Though the mainland populations of Mexico and the Andes gradually recovered, in the Caribbean and in parts of Brazil decline verged upon extinction; from as early as 1520, the Spanish imported slaves from Africa to meet the labour shortages in their lucrative Peruvian silver mines. African slaves, in turn, brought malaria and yellow fever, creating further disasters. Guns and germs enabled small European bands to conquer half a continent in what might be called, to echo Gibbon, another victory of barbarism over civilization.

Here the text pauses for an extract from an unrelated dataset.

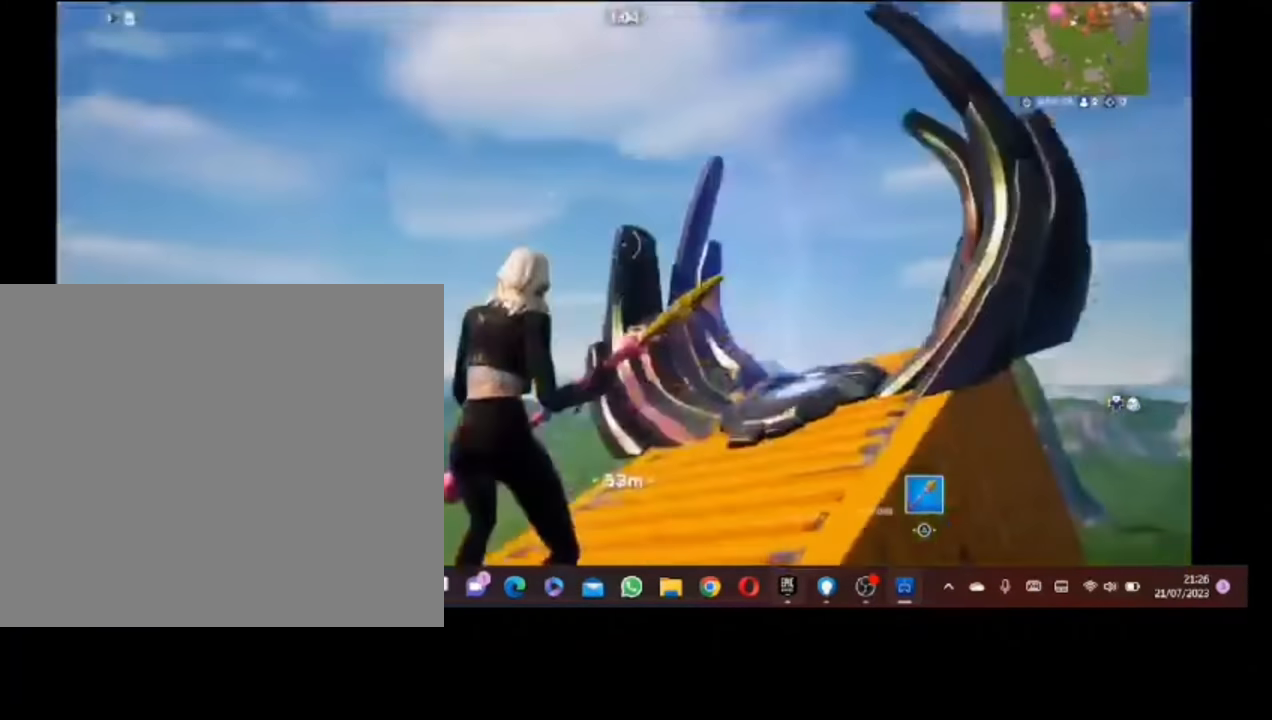
{"dt_ms": 500, "buttons": [], "left_stick": "center", "right_stick": "center", "button_events": []}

In later centuries the North American Indian population was similarly devastated by the English and French, sometimes by the fiendish distribution of smallpox-infected blankets and clothes. In 1645, smallpox killed half the Hurons; the same happened later with the Cherokees in the Charleston area, and with the Omahas and the Mandans. Not one European fell sick of smallpox in 1680, when the Revd Increase Mather (1639–172 3) tersely recorded that ‘the Indians began to be quarrelsome … but God ended the controversy by sending the smallpox among the Indians’. The wholesale destruction of indigenous New World populations continued for over three hundred years; twenty million slaves had to be shipped to America to fill the vacuum, causing cruelty and suffering on a scale not matched until the regimes of Hitler and Stalin.